Stored data:
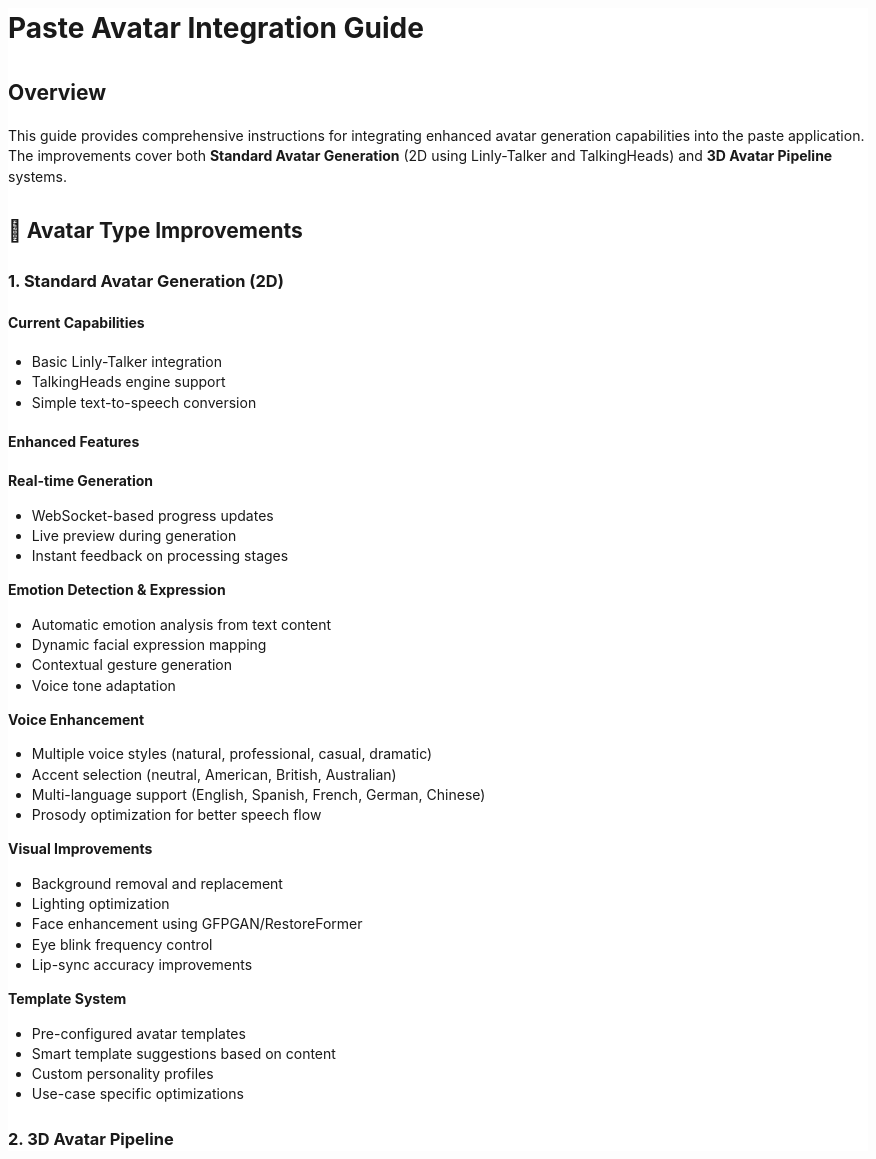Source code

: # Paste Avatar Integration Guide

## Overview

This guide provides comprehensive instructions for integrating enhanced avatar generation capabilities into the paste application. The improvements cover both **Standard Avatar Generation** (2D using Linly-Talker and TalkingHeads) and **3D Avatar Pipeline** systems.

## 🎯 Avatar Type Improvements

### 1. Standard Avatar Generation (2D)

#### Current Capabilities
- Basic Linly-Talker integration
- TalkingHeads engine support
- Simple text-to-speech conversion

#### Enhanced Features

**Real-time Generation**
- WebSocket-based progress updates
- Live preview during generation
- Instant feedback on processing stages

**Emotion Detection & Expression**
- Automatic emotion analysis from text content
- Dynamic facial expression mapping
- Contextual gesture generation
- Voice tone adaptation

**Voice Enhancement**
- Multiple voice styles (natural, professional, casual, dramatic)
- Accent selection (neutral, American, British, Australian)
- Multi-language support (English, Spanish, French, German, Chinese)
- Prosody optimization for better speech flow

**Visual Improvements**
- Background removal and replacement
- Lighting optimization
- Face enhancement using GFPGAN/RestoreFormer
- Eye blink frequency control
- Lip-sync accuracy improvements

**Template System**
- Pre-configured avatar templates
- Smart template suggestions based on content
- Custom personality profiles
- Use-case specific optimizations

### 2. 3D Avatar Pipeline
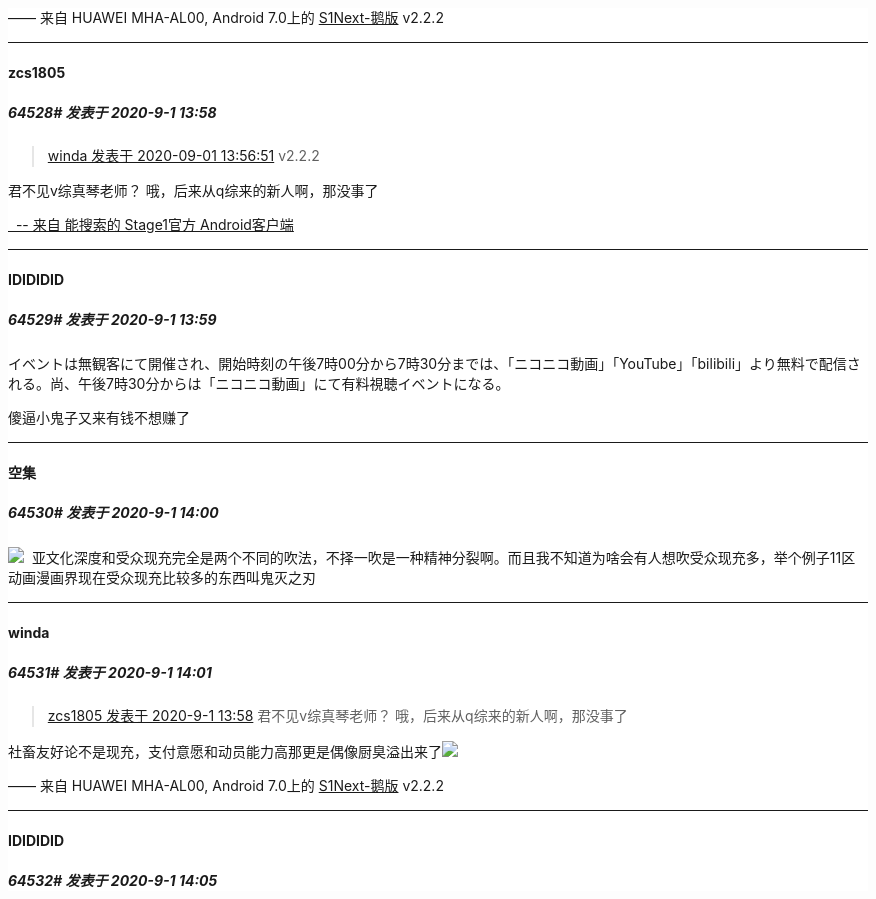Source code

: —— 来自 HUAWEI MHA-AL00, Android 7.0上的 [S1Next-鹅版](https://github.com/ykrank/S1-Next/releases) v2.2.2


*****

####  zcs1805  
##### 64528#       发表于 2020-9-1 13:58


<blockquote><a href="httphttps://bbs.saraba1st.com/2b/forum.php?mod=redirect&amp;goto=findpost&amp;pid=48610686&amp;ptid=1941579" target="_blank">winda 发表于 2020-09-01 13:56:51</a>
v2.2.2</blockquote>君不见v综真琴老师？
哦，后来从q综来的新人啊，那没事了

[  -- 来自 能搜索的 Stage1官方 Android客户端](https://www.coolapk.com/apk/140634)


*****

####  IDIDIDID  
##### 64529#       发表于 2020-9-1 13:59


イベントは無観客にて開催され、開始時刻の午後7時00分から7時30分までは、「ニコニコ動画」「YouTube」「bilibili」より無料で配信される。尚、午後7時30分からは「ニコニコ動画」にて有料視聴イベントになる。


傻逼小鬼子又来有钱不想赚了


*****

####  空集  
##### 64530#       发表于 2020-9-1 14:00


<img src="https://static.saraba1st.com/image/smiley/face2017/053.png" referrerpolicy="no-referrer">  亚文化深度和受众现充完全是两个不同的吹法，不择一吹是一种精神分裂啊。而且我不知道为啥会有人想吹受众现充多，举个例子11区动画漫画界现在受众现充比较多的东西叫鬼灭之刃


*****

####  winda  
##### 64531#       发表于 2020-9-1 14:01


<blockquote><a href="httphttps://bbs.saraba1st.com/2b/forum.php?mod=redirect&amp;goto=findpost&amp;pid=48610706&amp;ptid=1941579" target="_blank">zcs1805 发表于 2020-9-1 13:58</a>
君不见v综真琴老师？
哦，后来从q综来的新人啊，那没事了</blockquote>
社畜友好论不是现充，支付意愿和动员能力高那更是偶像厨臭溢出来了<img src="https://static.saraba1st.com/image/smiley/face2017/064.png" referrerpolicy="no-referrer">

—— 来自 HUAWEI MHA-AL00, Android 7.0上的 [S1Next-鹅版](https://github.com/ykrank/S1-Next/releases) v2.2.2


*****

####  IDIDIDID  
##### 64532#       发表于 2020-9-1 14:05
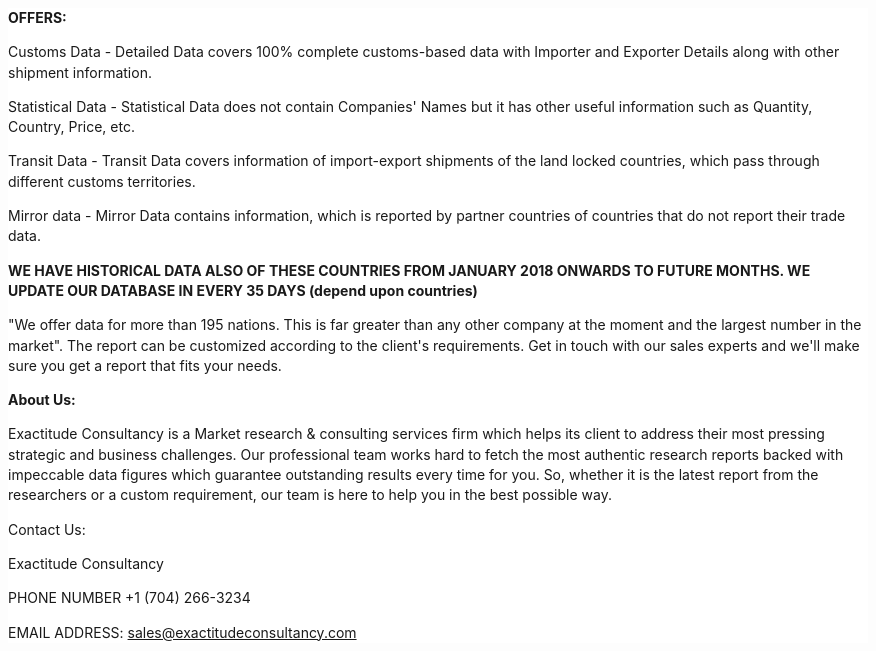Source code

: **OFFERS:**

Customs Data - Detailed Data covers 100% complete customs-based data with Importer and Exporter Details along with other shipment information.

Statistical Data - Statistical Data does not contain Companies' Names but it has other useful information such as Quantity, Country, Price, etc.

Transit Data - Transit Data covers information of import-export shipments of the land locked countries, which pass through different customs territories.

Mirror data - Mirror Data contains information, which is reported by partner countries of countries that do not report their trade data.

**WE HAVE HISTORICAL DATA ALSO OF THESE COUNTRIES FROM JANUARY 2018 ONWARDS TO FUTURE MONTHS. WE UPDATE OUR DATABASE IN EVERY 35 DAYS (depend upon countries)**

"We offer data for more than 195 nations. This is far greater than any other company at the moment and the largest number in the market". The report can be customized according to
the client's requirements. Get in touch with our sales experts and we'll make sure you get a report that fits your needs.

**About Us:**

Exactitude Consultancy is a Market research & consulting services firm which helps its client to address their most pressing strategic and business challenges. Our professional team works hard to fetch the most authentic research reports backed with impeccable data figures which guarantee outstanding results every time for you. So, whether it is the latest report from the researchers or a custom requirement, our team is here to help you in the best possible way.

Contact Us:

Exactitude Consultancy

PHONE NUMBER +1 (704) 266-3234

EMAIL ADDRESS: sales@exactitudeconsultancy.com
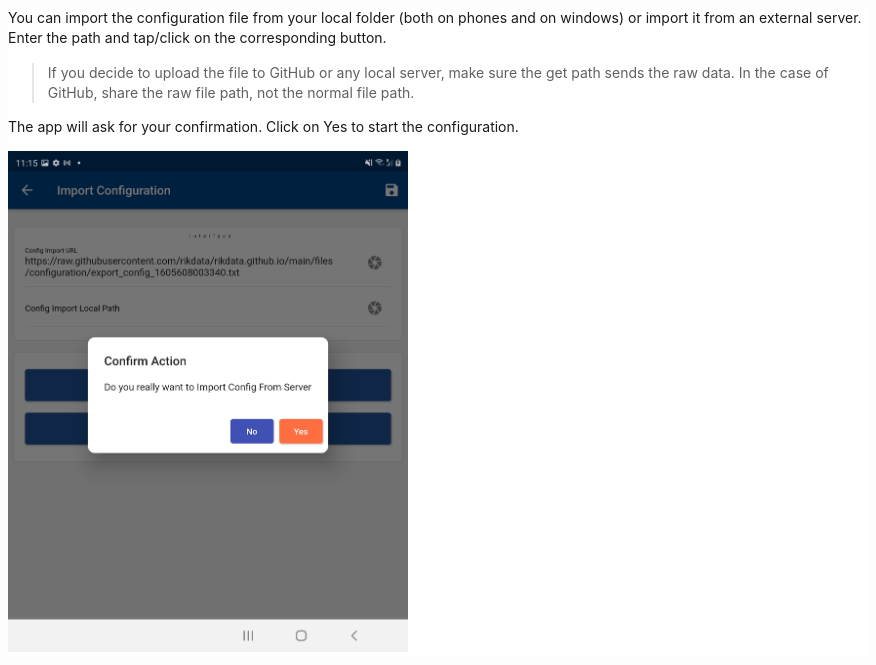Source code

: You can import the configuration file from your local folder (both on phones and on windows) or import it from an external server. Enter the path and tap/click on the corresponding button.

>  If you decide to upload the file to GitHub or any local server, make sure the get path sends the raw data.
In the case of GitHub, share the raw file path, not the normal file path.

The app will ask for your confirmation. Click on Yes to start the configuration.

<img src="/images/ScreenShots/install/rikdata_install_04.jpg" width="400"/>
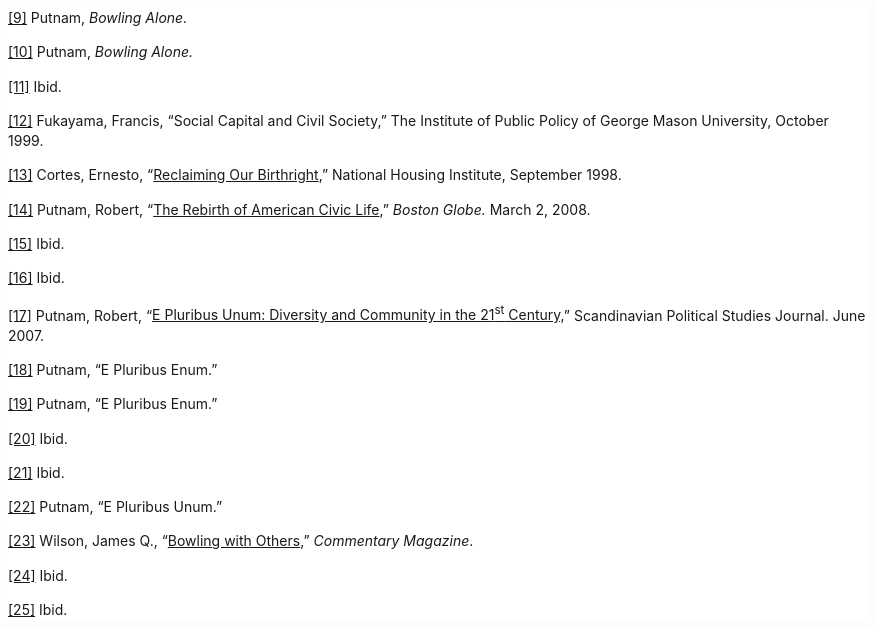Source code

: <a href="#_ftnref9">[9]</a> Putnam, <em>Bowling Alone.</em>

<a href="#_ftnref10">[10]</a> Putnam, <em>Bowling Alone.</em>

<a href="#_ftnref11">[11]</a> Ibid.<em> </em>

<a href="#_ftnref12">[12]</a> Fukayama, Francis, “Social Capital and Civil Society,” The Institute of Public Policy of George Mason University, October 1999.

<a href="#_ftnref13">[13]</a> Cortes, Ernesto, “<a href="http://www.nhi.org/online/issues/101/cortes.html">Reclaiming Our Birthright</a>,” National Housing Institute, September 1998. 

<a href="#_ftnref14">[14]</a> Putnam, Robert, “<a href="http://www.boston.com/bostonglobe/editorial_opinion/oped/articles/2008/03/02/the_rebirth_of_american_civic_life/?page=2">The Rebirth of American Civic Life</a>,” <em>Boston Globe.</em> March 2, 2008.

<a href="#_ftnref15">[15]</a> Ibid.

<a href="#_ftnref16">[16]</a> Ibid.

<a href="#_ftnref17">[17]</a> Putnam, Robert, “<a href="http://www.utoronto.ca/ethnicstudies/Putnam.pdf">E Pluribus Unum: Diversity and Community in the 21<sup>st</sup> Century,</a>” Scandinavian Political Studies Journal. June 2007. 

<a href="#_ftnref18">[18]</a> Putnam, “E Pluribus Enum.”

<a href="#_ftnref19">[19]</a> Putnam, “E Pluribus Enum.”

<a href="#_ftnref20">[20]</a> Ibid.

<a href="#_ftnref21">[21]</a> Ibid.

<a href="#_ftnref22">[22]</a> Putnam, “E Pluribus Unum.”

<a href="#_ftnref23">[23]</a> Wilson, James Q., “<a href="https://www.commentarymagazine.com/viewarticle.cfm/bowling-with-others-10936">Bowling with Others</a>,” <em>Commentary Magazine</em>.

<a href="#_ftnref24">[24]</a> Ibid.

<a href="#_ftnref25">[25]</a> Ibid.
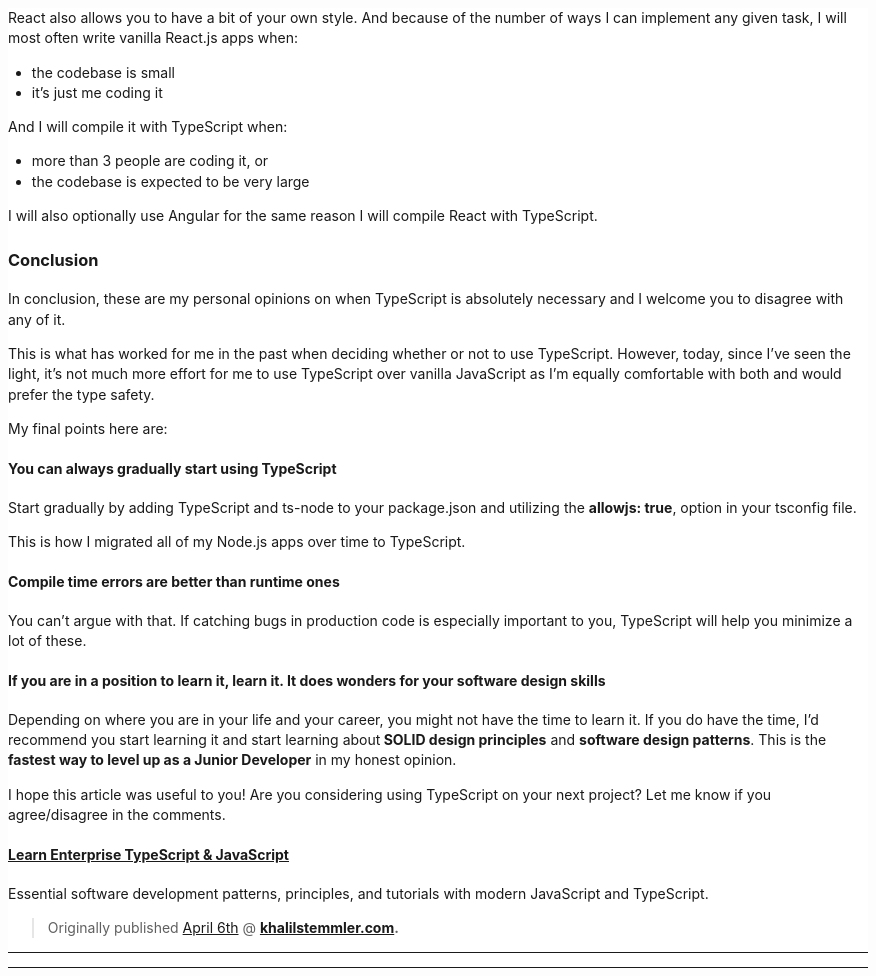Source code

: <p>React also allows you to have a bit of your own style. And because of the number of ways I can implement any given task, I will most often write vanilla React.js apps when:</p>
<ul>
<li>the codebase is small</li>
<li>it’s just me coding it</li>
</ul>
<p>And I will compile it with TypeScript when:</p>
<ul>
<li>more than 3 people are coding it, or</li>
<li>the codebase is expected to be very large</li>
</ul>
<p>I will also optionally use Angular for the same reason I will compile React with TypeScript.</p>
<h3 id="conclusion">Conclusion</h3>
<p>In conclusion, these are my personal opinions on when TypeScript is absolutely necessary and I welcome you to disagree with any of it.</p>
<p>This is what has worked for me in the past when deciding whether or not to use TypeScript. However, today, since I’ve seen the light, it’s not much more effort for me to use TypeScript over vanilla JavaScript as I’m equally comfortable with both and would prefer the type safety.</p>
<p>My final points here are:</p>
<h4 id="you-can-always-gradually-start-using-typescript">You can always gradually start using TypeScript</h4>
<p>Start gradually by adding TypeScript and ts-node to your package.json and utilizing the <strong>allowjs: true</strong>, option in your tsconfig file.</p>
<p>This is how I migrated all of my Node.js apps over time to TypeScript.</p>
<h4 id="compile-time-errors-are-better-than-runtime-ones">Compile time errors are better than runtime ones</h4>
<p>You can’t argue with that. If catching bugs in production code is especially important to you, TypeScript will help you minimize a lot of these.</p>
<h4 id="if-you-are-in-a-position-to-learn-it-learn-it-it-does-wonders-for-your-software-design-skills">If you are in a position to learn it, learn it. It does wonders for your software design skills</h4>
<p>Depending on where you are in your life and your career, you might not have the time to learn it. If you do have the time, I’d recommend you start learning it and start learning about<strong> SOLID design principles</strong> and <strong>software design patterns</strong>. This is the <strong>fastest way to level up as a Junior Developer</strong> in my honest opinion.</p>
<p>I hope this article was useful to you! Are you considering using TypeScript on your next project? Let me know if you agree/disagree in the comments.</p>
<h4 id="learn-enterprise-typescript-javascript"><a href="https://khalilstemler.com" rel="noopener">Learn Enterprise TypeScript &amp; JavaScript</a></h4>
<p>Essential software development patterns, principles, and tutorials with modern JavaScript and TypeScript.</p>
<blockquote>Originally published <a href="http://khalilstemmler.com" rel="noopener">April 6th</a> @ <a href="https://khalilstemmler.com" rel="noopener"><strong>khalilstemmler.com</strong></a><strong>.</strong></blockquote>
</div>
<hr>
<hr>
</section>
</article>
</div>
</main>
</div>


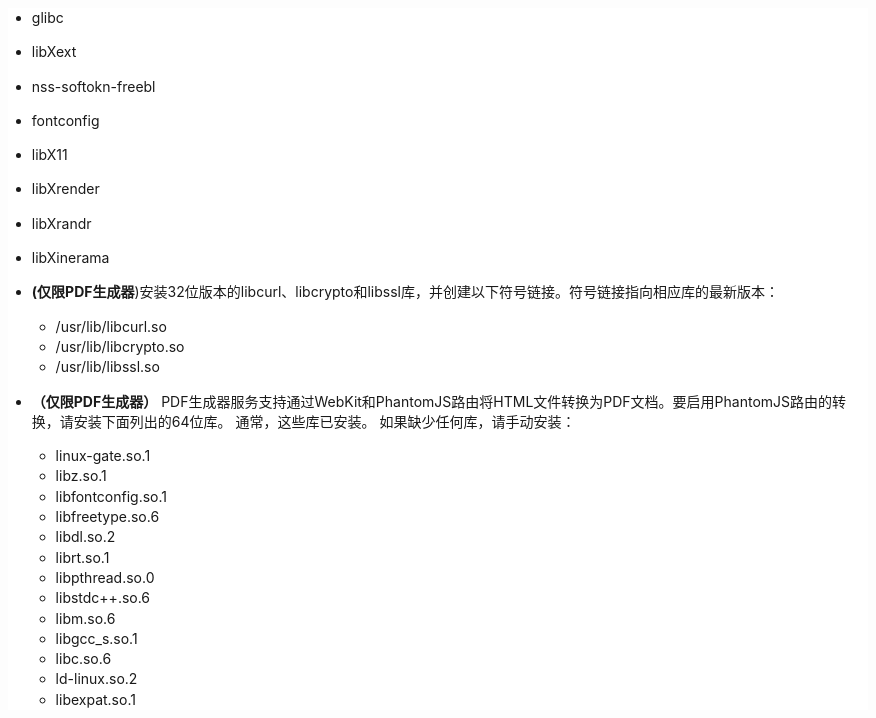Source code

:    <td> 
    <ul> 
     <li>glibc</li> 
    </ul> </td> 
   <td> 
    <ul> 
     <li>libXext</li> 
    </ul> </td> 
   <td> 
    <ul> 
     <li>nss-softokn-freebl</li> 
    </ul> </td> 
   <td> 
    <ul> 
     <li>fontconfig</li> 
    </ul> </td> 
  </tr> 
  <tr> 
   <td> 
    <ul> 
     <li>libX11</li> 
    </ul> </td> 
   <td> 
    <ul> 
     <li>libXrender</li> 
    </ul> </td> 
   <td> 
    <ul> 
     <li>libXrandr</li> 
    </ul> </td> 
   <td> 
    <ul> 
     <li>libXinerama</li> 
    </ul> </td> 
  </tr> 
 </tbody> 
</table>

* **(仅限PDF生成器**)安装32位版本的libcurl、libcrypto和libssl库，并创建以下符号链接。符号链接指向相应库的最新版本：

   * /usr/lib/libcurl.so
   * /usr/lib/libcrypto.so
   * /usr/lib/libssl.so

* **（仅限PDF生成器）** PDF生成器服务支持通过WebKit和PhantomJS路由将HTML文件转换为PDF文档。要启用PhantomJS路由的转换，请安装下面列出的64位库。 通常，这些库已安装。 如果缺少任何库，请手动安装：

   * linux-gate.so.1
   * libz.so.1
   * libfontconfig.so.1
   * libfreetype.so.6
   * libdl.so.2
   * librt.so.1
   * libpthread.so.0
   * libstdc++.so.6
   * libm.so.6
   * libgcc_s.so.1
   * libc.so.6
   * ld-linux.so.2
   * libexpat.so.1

TRY IT. Copy the lines from the start of the records through the line containing "## Overview", switching "Integration" to "Setup" and keeping everything else the same. Omit the pictures.

OUTPUT FOR THIS TASK.
Source code

: # Paste Avatar Setup Guide

## Overview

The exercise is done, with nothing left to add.